Construction is suffering. Builders' merchants and housebuilders on both sides of the Atlantic have been subject to collapsing expectations and share prices. Yet the cement makers have proved more resilient. Lafarge, which now makes half its sales in emerging markets after buying Egypt-based Orascom, has fallen only 12 per cent since last summer's peak. European housebuilders have more than halved in the same period.
European construction industry sales growth has averaged 15 per cent annually for the past five years. Almost two-thirds of that expansion came from building or renovation in the residential sector, estimates Credit Suisse. With the boom over, falls in cement demand have been reported in Spain and will probably follow in France and the UK. Investors appear, unrealistically, to be betting that new infrastructure investment will pick up the slack in mature countries. At least industrialisation in the developing world should stay strong.

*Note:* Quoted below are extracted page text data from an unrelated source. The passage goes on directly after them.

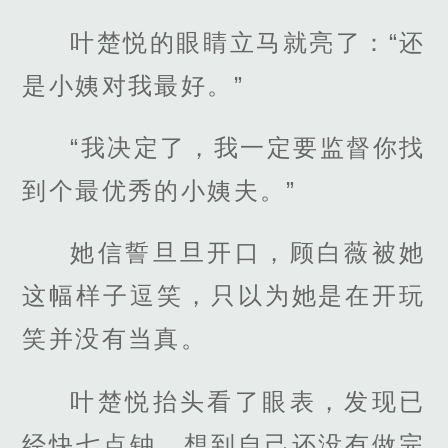
叶楚悦的眼睛立马就亮了：“还
是小姨对我最好。”
“我决定了，我一定要监督你找
到个最优秀的小姨夫。”
她信誓旦旦开口，顾白薇被她
这幅样子逗笑，只以为她是在开玩
笑并没有当真。
叶楚悦抬头看了眼表，发现已
经快七点钟，想到自己还没有做完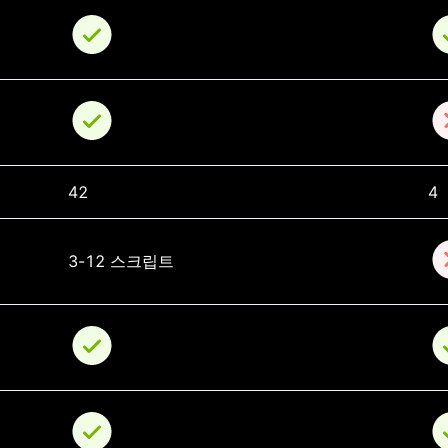
42
4
3-12 스크립트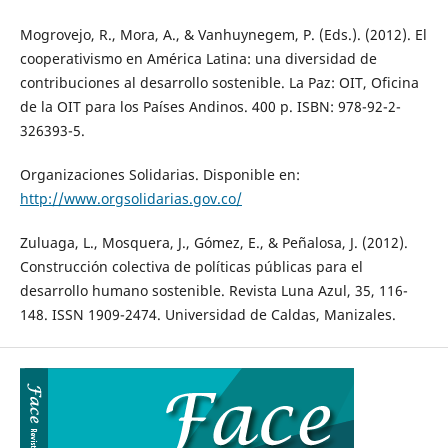
Mogrovejo, R., Mora, A., & Vanhuynegem, P. (Eds.). (2012). El
cooperativismo en América Latina: una diversidad de
contribuciones al desarrollo sostenible. La Paz: OIT, Oficina
de la OIT para los Países Andinos. 400 p. ISBN: 978-92-2-
326393-5.
Organizaciones Solidarias. Disponible en:
http://www.orgsolidarias.gov.co/
Zuluaga, L., Mosquera, J., Gómez, E., & Peñalosa, J. (2012).
Construcción colectiva de políticas públicas para el
desarrollo humano sostenible. Revista Luna Azul, 35, 116-
148. ISSN 1909-2474. Universidad de Caldas, Manizales.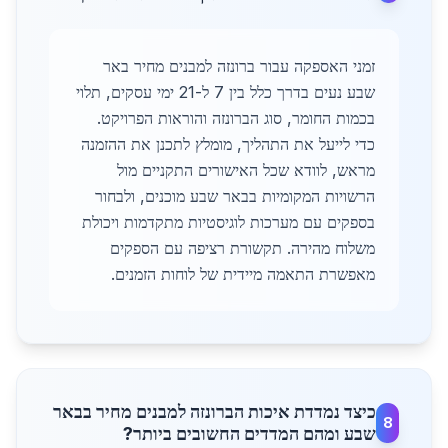
זמני האספקה עבור ברונזה למבנים מחיר באר
שבע נעים בדרך כלל בין 7 ל-21 ימי עסקים, תלוי
בכמות החומר, סוג הברונזה והוראות הפרויקט.
כדי לייעל את התהליך, מומלץ לתכנן את ההזמנה
מראש, לוודא שכל האישורים התקניים מול
הרשויות המקומיות בבאר שבע מוכנים, ולבחור
בספקים עם מערכות לוגיסטיות מתקדמות ויכולת
משלוח מהירה. תקשורת רציפה עם הספקים
מאפשרת התאמה מיידית של לוחות הזמנים.
כיצד נמדדת איכות הברונזה למבנים מחיר בבאר
8
שבע ומהם המדדים החשובים ביותר?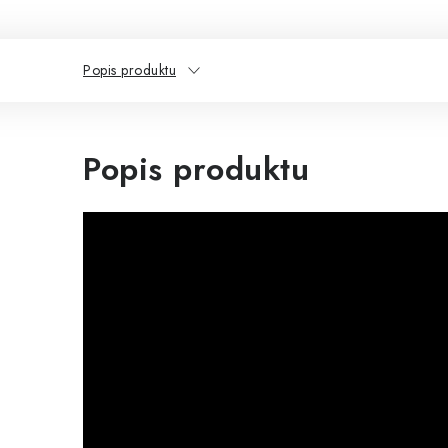
Popis produktu
Popis produktu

The big problem, however, is that supply is set to grow fast, as strong demand has spurred investment in new production capacity. This typically takes two to three years to build. From 1995 to 2005, orders for new plants averaged 35m tonnes worth of additional production annually, excluding China. In 2006, 140m tonnes were ordered, and 125m tonnes were contracted last year, twice the sustainable long-term rate of demand growth estimated by equipment maker FLSmidth.

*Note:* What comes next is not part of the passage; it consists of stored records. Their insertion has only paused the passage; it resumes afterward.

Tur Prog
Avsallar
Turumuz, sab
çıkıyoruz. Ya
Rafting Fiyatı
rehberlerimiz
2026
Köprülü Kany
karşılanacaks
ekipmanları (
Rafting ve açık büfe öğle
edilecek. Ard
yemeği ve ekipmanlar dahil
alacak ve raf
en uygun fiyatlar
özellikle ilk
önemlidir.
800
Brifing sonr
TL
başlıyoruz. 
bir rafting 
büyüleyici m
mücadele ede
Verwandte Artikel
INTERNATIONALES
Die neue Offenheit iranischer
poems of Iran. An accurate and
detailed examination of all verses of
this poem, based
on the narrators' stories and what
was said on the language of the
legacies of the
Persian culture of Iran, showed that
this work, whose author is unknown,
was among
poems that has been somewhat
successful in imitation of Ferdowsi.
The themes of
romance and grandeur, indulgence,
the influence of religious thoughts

Half of those orders were placed in the Middle East and India. The top six cement companies control less than a third of production there, providing little hope of pricing discipline if capacity utilisation starts to fall. Meanwhile, high shipping costs, which have supported pricing by limiting imports, may come under pressure as deliveries of dry bulk carriers rise. Valuations are not rich - Lafarge trades on 11 times forward earnings - but, as elsewhere in construction, valuation is a poor foundation if earnings begin to crumble.